With this couple, the potential conflict was triggered after the husband, stressing to rush out of the house, had a reaction to his wife watering the plants. If he wasn’t consciously aware of the implications this held for him, his amygdala was. Their conflict, however, became overt with his comment, “Can’t that wait?” followed by her reaction, wrinkling up her face. Because her reaction didn’t match nuanced intentions behind his comment, he interpreted it as an attack, and in turn reacted, further defending his position. To better appreciate this couple, a little background is helpful. He tends to be anxious about time in general, especially around transitions, and historically has either been the one to push their being on time, consequentially, often having to wait for her and feeling put off, and disregarded, as a result. She is quite a bit more easygoing, doesn’t engage in his anxiety particularly, or attend to time. Historically she has either felt rushed by him, criticized, or that he’s imposed his anxieties onto her, leaving her feeling angry, and less likely to comply as a means of maintaining her integrity. Their interactions have potential snakes.

To develop the ability to temper the fight or flight response, couples can start by recognizing that neither are individually in control, and that to gain control they need to develop it collaboratively. This means each getting familiar with the physical responses involved when their amygdala is getting triggered—first how it particularly affects you. Identify particular physical effects, symptoms, the ways it affects your thinking and beliefs in the moment, or how it taps into past experiences, and share this with your partner. Inform you partner of the particular triggers: facial expressions, body language, how they phrase things, and how those expressions are typically interpreted by you. Allow your partner to do the same. Most importantly, agree to initially experiment with potentially difficult interactions. Perhaps come up with a word or phrase to help isolate and identify each other’s triggers. Have an agreement in place that both will stop and attend to these before re-engaging with the difficult interaction.

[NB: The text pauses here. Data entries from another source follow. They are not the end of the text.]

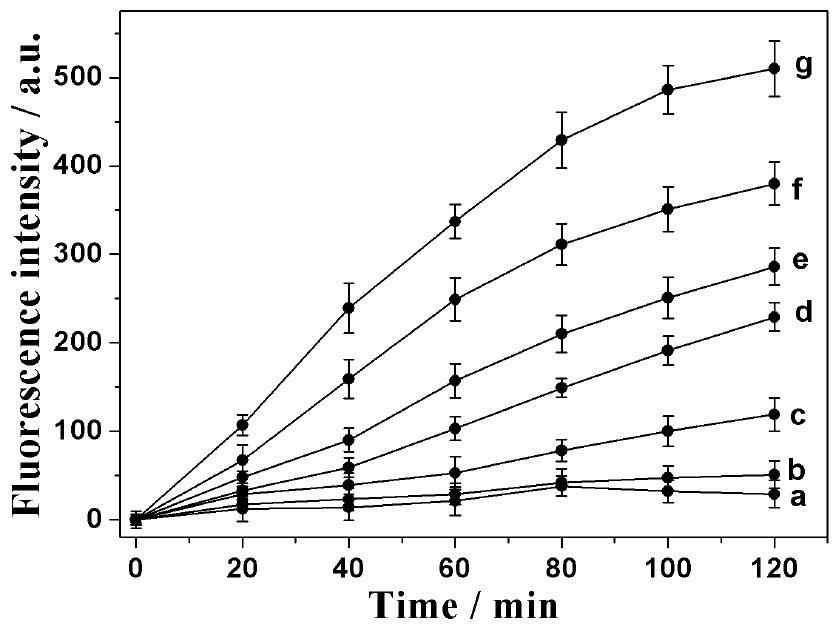
Figure 2. Fluorescence intensity of the proposed aptamer sensing with isothermal circular system containing the DNA aptamer (1 µ M), signaling probe (1 µ M), primer (2.5 µ M), dNTPs (2 mM), Klenow Fragment exo- (1 U/ µ L), and Nt.BbvCI (1 U/ µ L), and initiated with a different amount of the PDGF-BB sample (a: 0, b: 0.1 ng/mL, c: 1 ng/mL, d: 10 f ng/mL, e: 20 ng/mL, f: 40 ng/mL, g: 60 ng/mL) at different times.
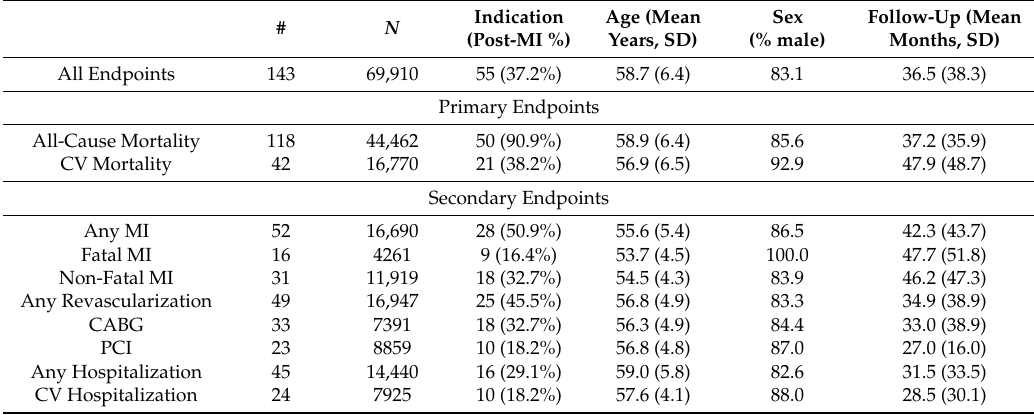
Table 1. Characteristics of included patients and trial follow-up time by endpoint. #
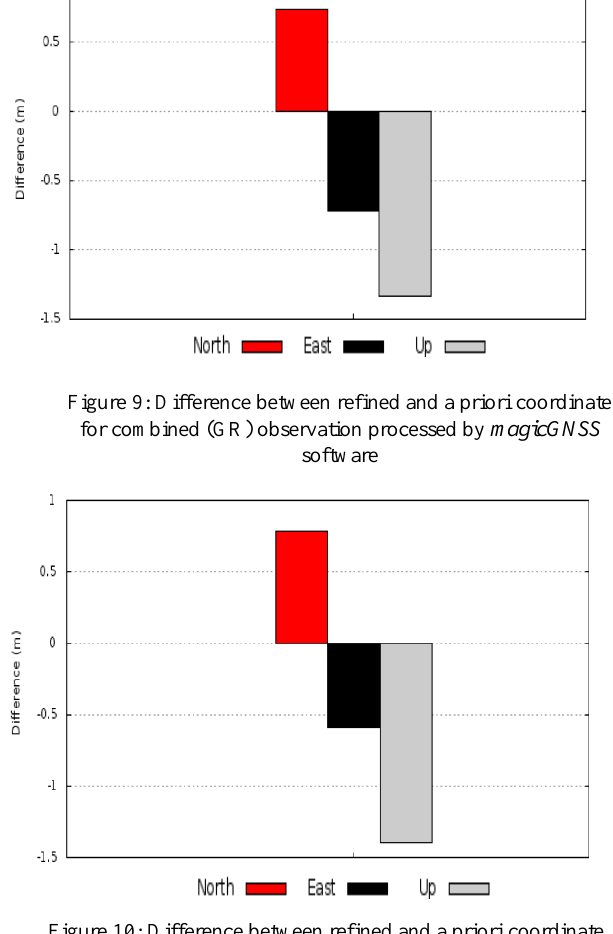
Figure 10: Difference between refined and a priori coordinate for G only observation processed by magicGNSS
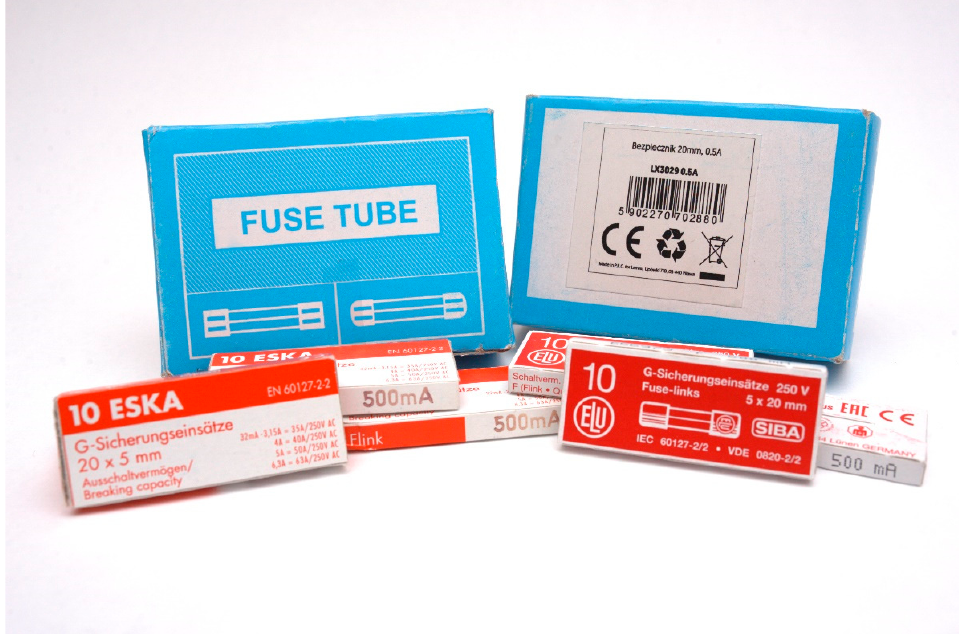
Figure 2. Cross-section of the miniature fuse-links without a quenching medium used during the experiments.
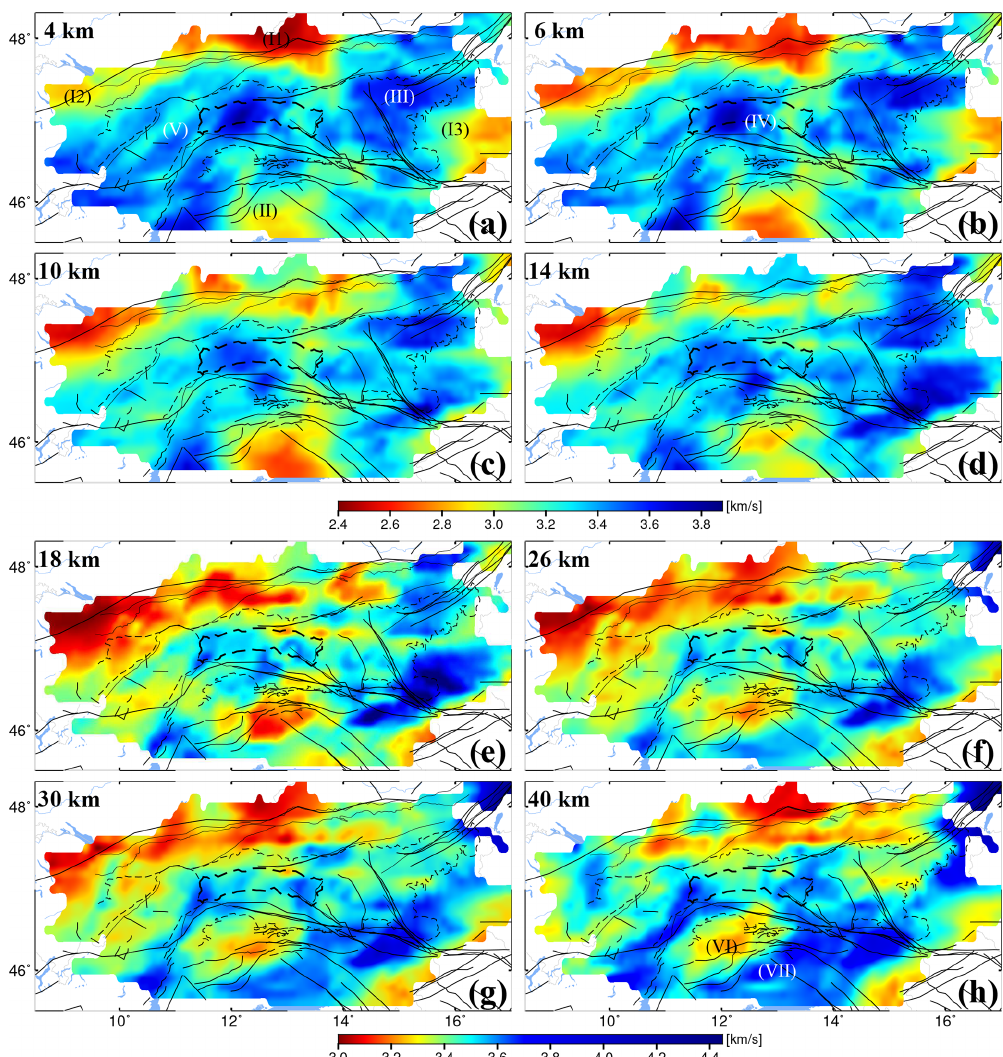
Figure 12. Shear velocity model derived from inversion of the Love-wave group velocity maps. Solid and dashed black lines are as in the previous figure. See the text for the velocity anomalies marked by Roman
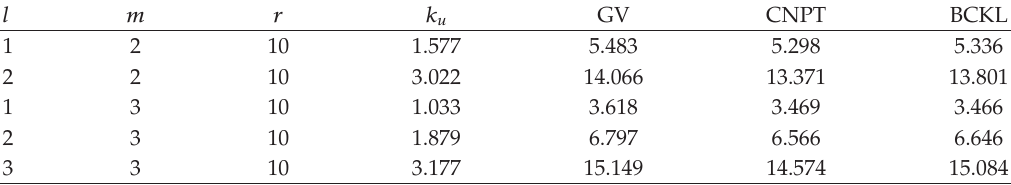
∗ Results are obtained assuming unknown scale and shape parameters a, b Table 4: 95% Upper prediction limits for the vinyl chloride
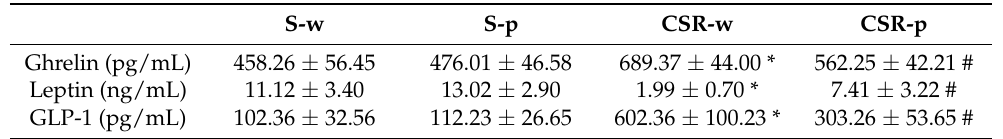
Table 1. Plasmatic levels of ghrelin, leptin, and GLP-1. Values are mean ± SD. One-way ANOVA results were (F (3, 24) = 8.231; p = 0.00061) for Ghrelin, (F (3, 24) = 10.952; p = 0.00010) for Leptin, and (F (3, 24) = 10.269; p = 0.00015) for GLP-1. * indicates statistical significance between S-w and CSR-w, while # indicates statistical significance between CSR-p and CSR-w. S-w S-p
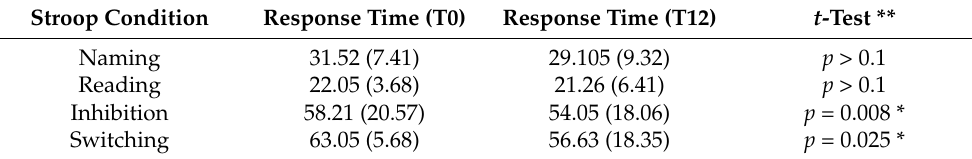
Table 2. Response time for four conditions of the Stroop test for the study population ( n = 19). Stroop Condition Response Time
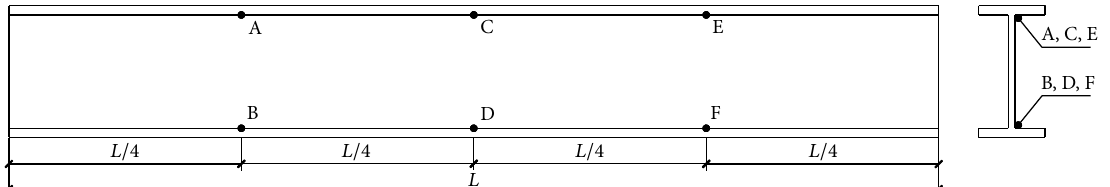
Figure 22: Impact process.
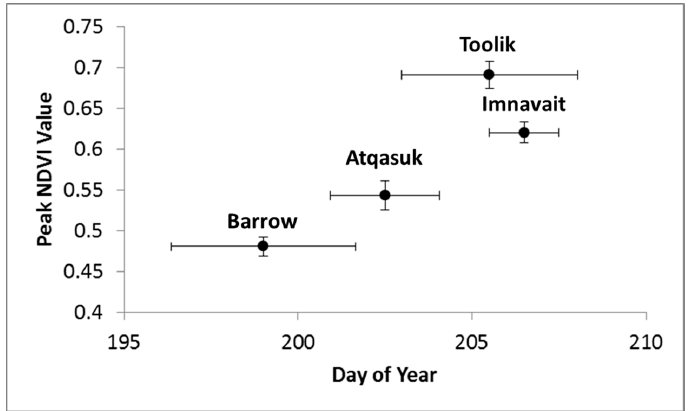
Figure 3. Five-year averages of peak NDVI values and corresponding days of year for the four MISP transects. Error bars denote the standard deviation of the mean for peak NDVI value and day of year. A comparison of June NDVI trends, averaged for full transects, showed differences between the rates of change across the four MISP sites (Figure 4). The southernmost sites, Toolik Lake and Imnavait Creek, had faster average rates of increase (+0.0132 and +0.0104 NDVI day − 1 , respectively, p < 0.0001) compared to the northernmost sites, Barrow and Atqasuk (+0.0031 and +0.0061 NDVI temperature of <5 °C, with all four transects having NDVI change rates that were below average. For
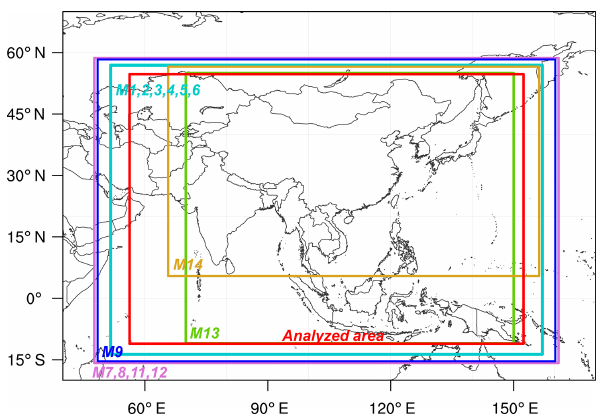
Figure 1. Simulation domain for each participant model. The final analyzed region is also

Considering implementing “time outs.” If things get too tense, walk away until the flood of cortisol subsides—just be sure to have a plan. For example, prior to any argument, discuss how much time each individual feels they potentially need, agree to this, and experiment. If one person said they need 20 minutes, but after that still feels too upset, include in the agreement that they will let the other person know how much more time they need. This way, “avoiders” are providing accountability for those who are anxious to resolve and re-connect. Remember, you’re always experimenting. Any plan or agreement should be flexible, and re-negotiable. The intention is to create mutual safety against the threats that cause a majority of the difficulties in communication. The idea is, we’re all friends here. I want to make this safe for you, so it will be safe for me. We’re working together to help ensure we’ll work together.

“Healthy communication” is a fine ideal, but it’s not the other’s words that spark conflict, but what accompanies them—a wrinkled up face, a sharp exhalation, a drop of the head. Each project meaning, provoking opposing reactions which typically distort meaning and…. meanwhile, the amygdala is getting alerted, producing an emotional state disproportionate to the situation. Tempering the amygdala depends on monitoring yourself honestly, and your partner compassionately, remaining aware that both of your amygdales are constantly scanning for threats. Like all species, humans are designed to survive. We react to a disagreement with our partner in the same way as an attack by a saber tooth tiger; our physical bodies haven’t evolved to the extent of our present conditions. Although we still depend on many of these survival mechanisms, their instinctive influence isn’t actually necessary And can be counterproductive in certain situations.

Realizing that we’re at the mercy of our survival instincts can be a relief. Interactions with our partners may not be as difficult or as threatening as our instincts lead us to believe. In fact, those instincts were designed for much greater dangers than are typically experienced in relationships.